An advanced web framework, designed on the principles of Flask.It comes with advanced user authentication mechanisms using Globus Auth, modular templates for flexibility and custom styling options powered by Bootstrap.

Directory Structure

  • /web - Contains the main GAS web application files and the REST API endpoints developed with Flask.
  • /ann - Hosts the annotator files responsible for processing and managing data annotations. Annotated data can provide valuable insights and aid in machine learning tasks.
  • /util - Comprises utility scripts for timely notifications, archival, and restoration processes, enhancing user experience and data reliability.
  • /aws - Stores AWS user data files securely, ensuring data privacy and integrity with AWS Vault.

Technology Stack

Our application leverages various cutting-edge technologies and AWS services for superior performance and scalability:

  • Flask and React.js for developing the backend and frontend of the application respectively.
  • Globus Auth for robust user authentication.
  • AWS Vault for managing and storing secrets and protecting sensitive data.
  • AWS SNS (Simple Notification Service) and SQS (Simple Queue Service) for managing and processing application messages.
  • AWS EC2 (Elastic Compute Cloud) for scalable and secure application hosting.
  • AWS S3 (Simple Storage Service) for storing and retrieving any amount of data at any time from around the globe.
  • AWS Glacier for cost-effective, long-term data archival.

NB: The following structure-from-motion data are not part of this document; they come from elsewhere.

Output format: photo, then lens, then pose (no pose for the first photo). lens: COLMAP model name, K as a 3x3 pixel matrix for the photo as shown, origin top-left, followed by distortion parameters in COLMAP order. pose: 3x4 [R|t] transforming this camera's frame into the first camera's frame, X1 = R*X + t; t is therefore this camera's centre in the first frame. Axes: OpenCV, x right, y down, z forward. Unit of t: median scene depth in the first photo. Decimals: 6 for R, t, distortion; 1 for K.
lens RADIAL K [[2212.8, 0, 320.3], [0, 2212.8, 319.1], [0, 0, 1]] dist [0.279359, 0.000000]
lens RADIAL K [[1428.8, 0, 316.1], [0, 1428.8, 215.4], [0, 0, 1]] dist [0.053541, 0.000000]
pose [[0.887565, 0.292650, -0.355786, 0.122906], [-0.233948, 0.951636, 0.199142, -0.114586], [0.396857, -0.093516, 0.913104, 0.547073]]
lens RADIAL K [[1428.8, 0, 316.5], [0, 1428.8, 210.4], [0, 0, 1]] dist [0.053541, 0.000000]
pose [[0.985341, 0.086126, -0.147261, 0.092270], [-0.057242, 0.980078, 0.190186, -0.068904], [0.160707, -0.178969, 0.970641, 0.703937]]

Archive Process (AWS Vault, SNS, SQS, S3, Glacier)

  1. An SQS with a delay is configured to subscribe to a dedicated SNS. Upon completion of annotation, a message is dispatched to this SNS.
  2. The SQS operates continually, fetching messages linked to completed annotation jobs. From these messages, job ID and user ID are extracted.
  3. If the user is a non-premium one, the archive status in the corresponding database table is marked as pending. The result file is then uploaded to Glacier for long-term storage and simultaneously removed from S3 to free up storage space. Once the upload is confirmed, the archive status is updated to completed and the archive ID is saved for future reference.
  4. Post-processing, the original SQS message is deleted, maintaining the queue's efficiency.

Restore Process (AWS Vault, SNS, SQS, EC2, S3, Glacier)

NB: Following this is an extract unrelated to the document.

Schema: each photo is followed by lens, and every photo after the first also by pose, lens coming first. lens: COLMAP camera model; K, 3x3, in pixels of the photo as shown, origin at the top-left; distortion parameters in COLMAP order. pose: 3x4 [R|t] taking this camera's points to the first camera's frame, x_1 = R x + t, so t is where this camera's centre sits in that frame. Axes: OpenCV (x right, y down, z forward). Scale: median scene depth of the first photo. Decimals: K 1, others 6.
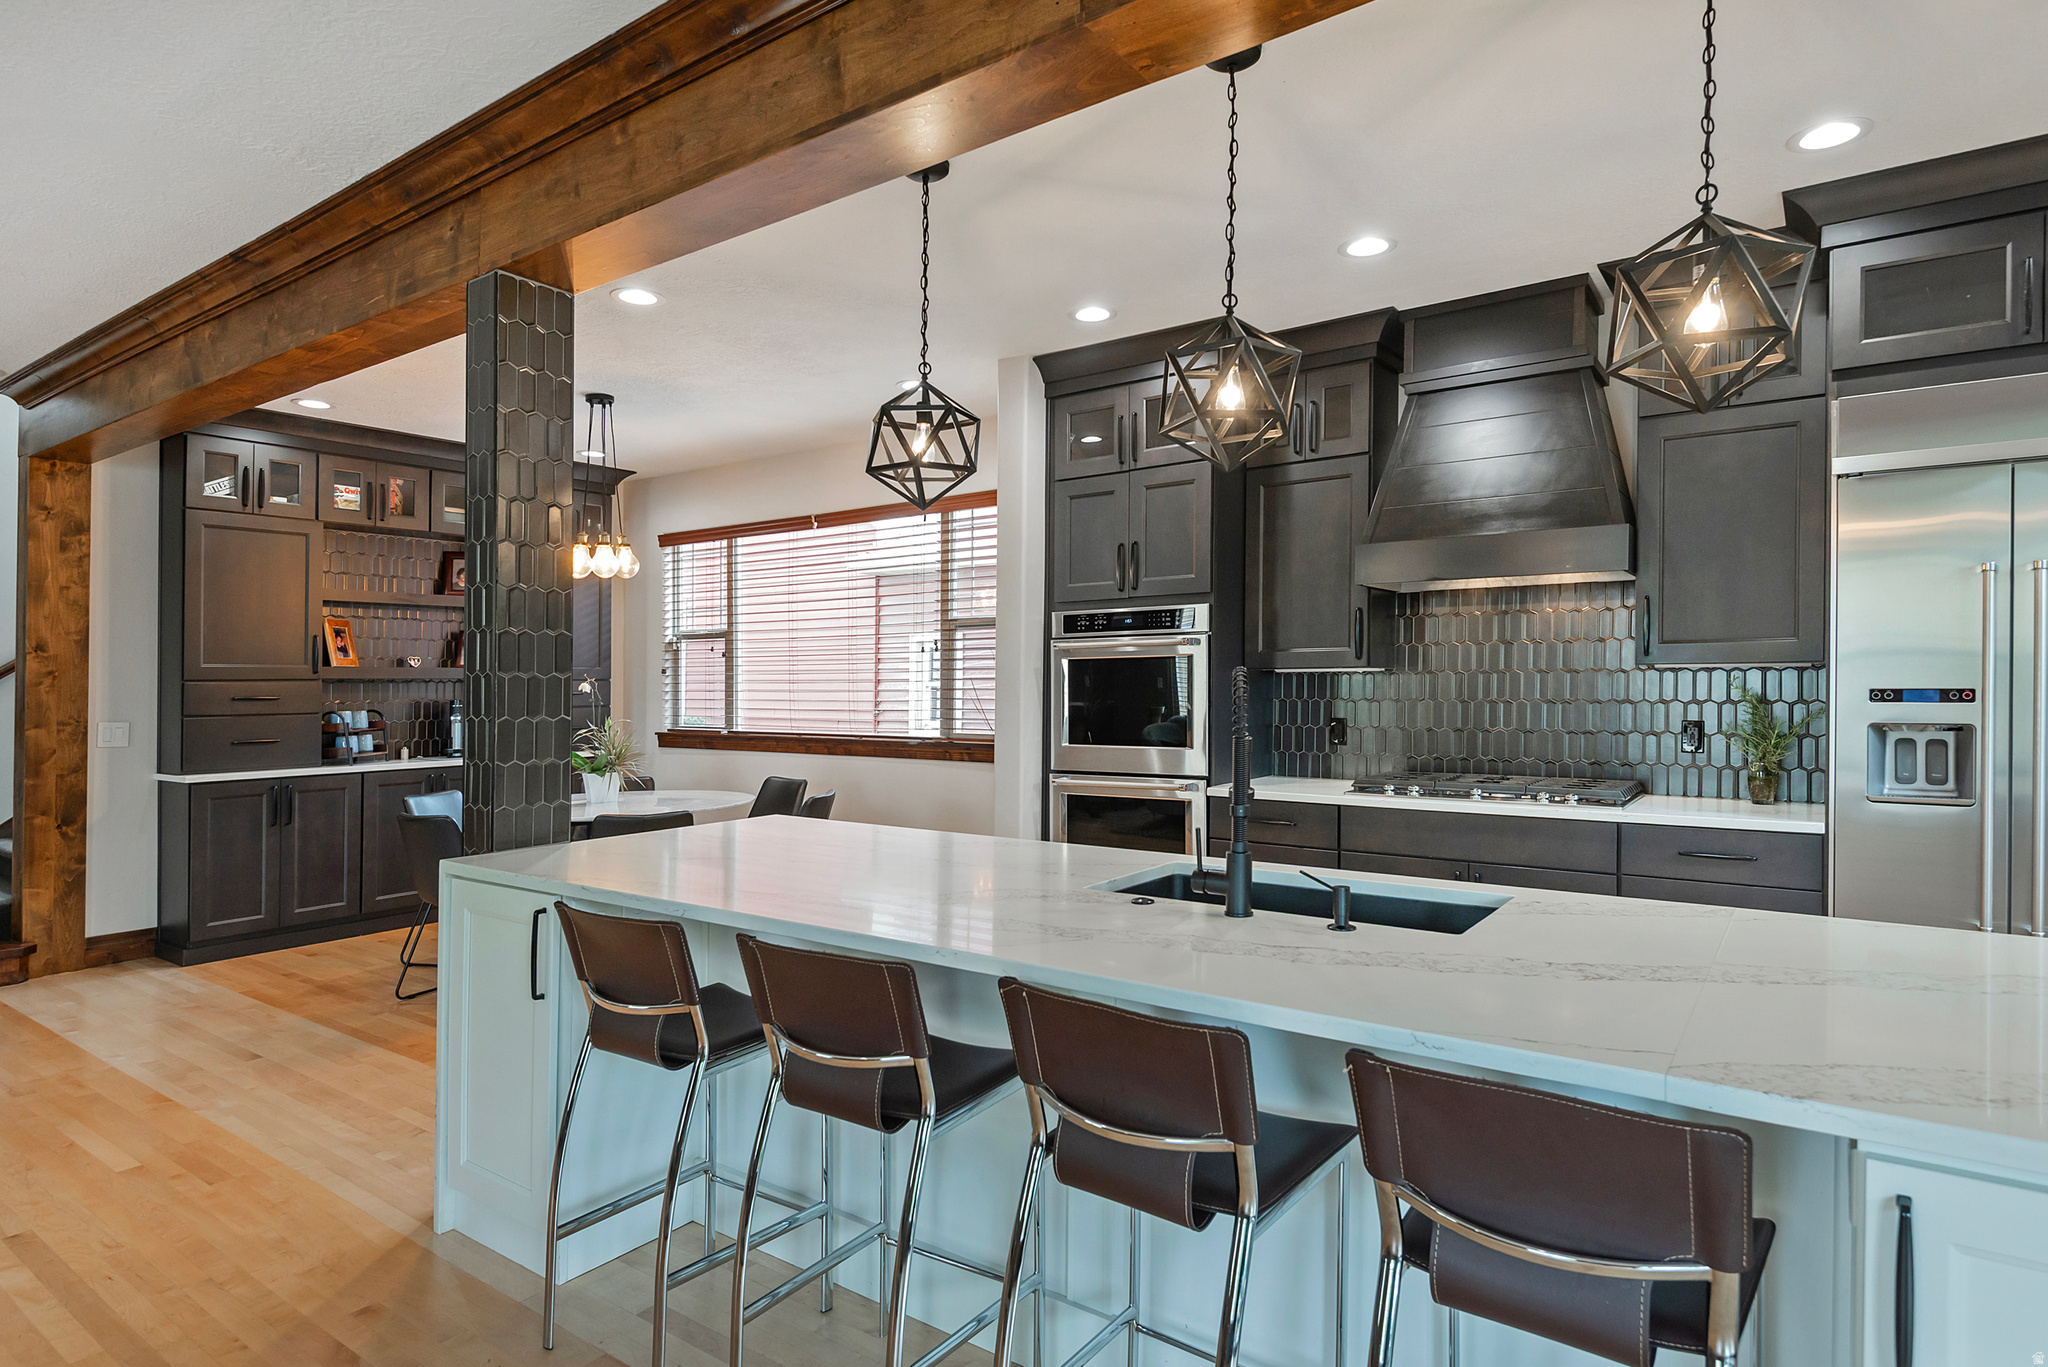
lens RADIAL K [[1122.8, 0, 1024.1], [0, 1122.8, 695.6], [0, 0, 1]] dist [0.003218, 0.000502]
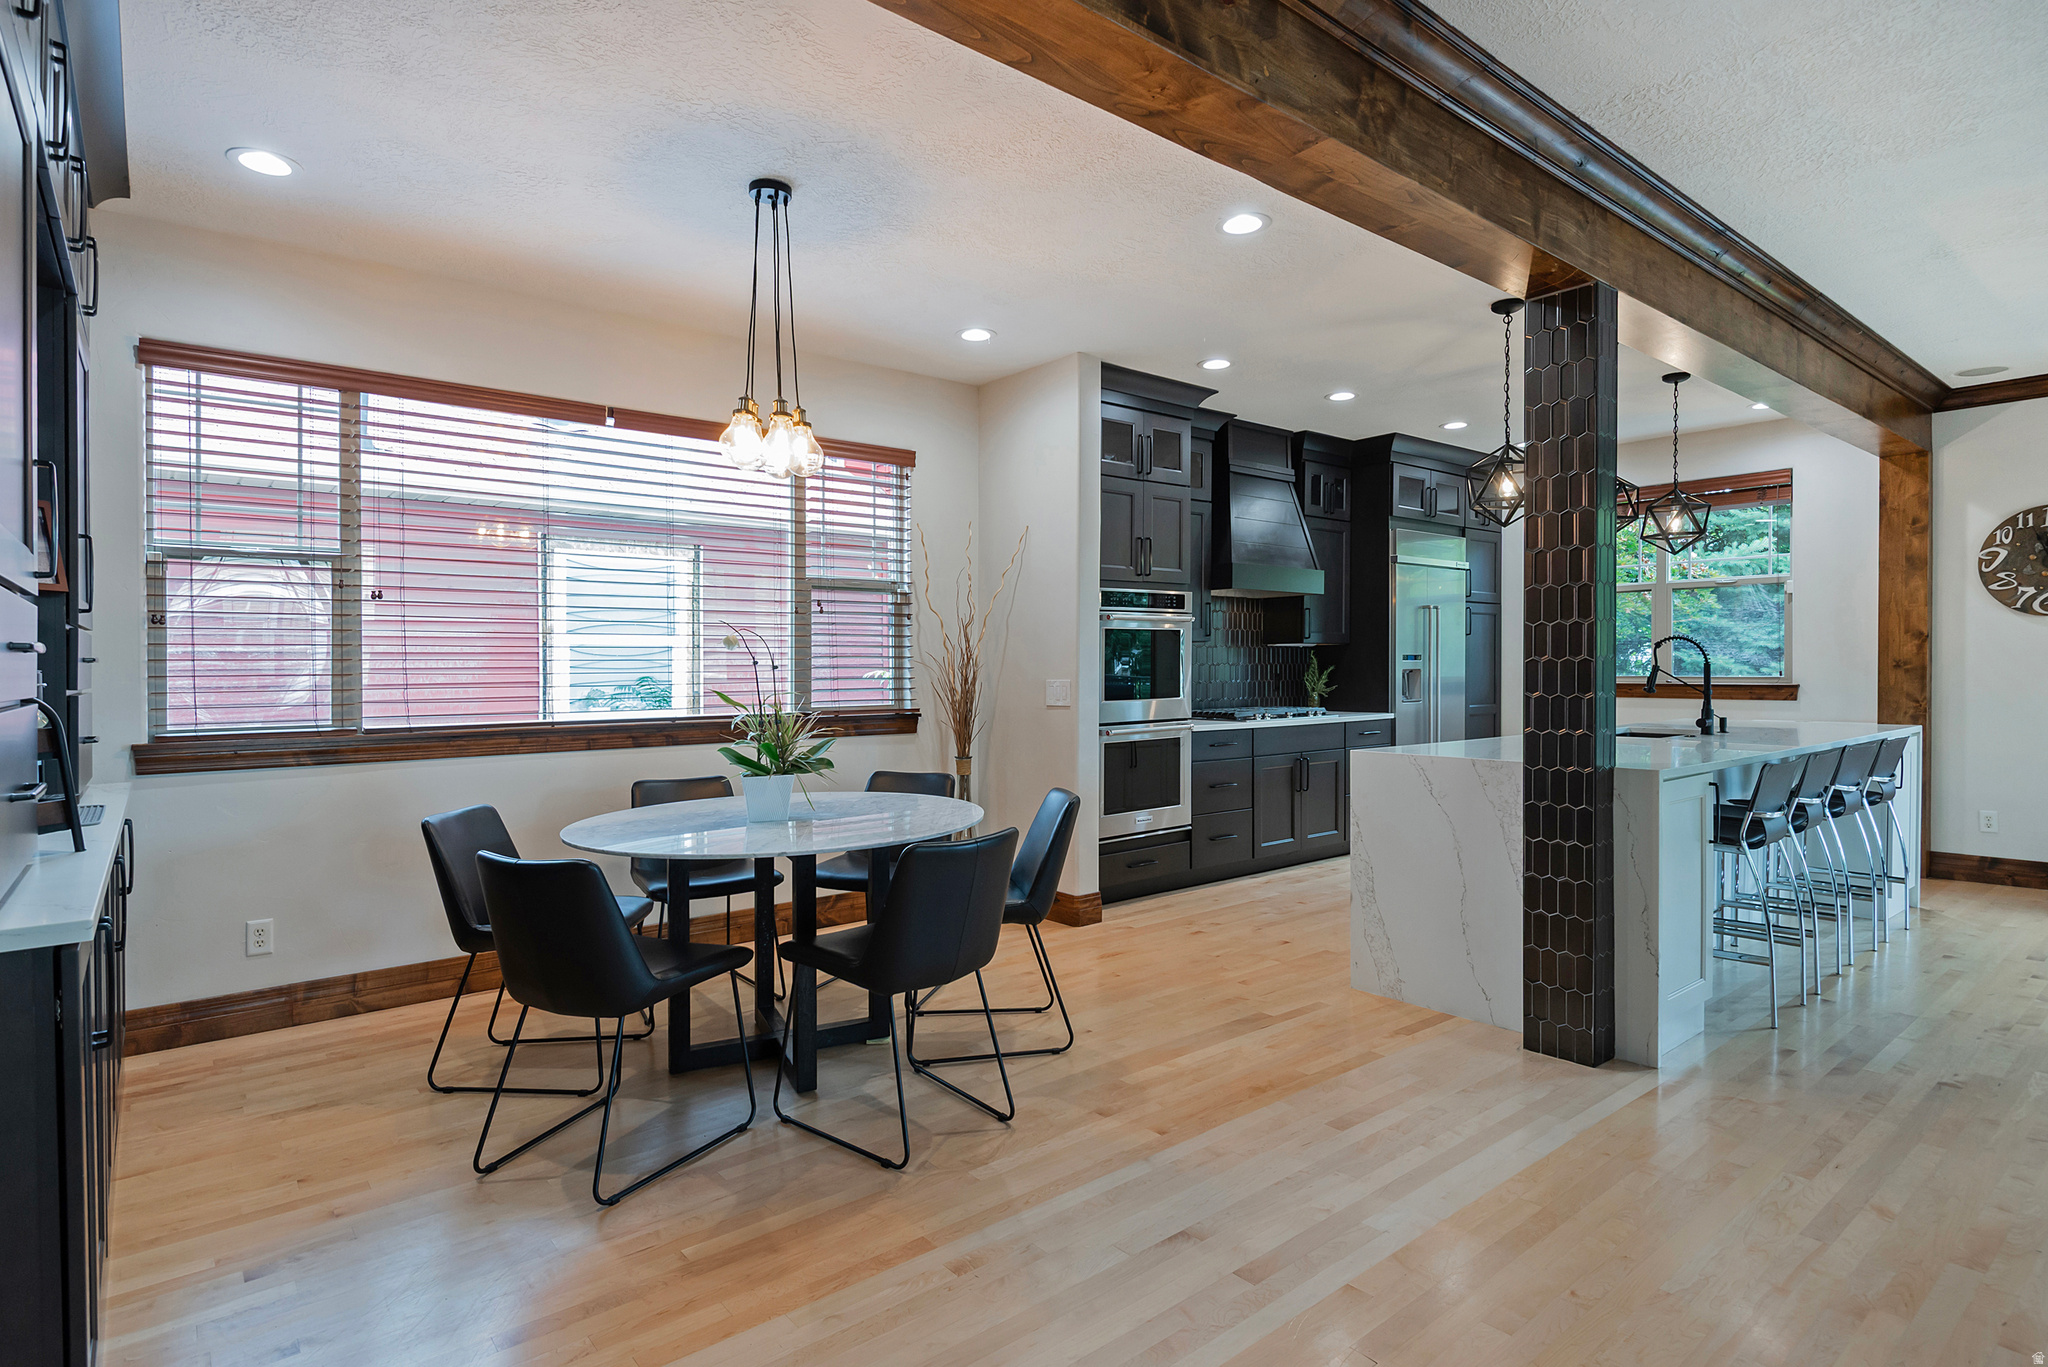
lens RADIAL K [[1027.8, 0, 1024.0], [0, 1027.8, 683.5], [0, 0, 1]] dist [-0.000176, -0.000255]
pose [[0.244657, -0.011329, 0.969543, -0.968715], [0.019332, 0.999790, 0.006804, 0.015041], [-0.969417, 0.017079, 0.244825, 0.773782]]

  1. Upon a user confirming their subscription, a message is dispatched to a dedicated SNS.
  2. An SQS, listening to this SNS, fetches messages incessantly. When a valid message is detected, it triggers the extraction of user_id. This is followed by a comprehensive scan of the user's table records. Records with a specific archive status indicate a need for file restoration.
  3. The restore message is then promptly deleted.
  4. For records necessitating restoration, the archive ID is fetched from the table record. The file is then retrieved from Glacier and a message is dispatched to a designated SNS to inform Glacier of the completed retrieval.
  5. An SQS, listening to this SNS, uploads the restored files from Glacier to S3 and removes them from Glacier, ensuring cost-effectiveness.
  6. The database table is updated post the completion of the process, removing the archive status and archive ID.
  7. The thaw message is then deleted, maintaining queue efficiency.

Rationale

  • Scalability: By leveraging the high message handling capacity of SQS and the automatic scalability of AWS Lambda, our system auto-scales in response to workload fluctuations.
  • Stability: Our system ensures continuous operation and the ability to restore tasks, even when part of the system encounters a downtime, thanks to the distinct separation of SNS and SQS. Messages failing Lambda processing are retained in the queue for future processing.
  • Maintenance: Our system simplifies maintenance and debugging by providing clear visibility into the origin of messages and their respective statuses.
  • Flexibility: The use of versatile AWS services, such as SNS and SQS, along with Flask and React.js empowers our application to adapt readily to changes and updates.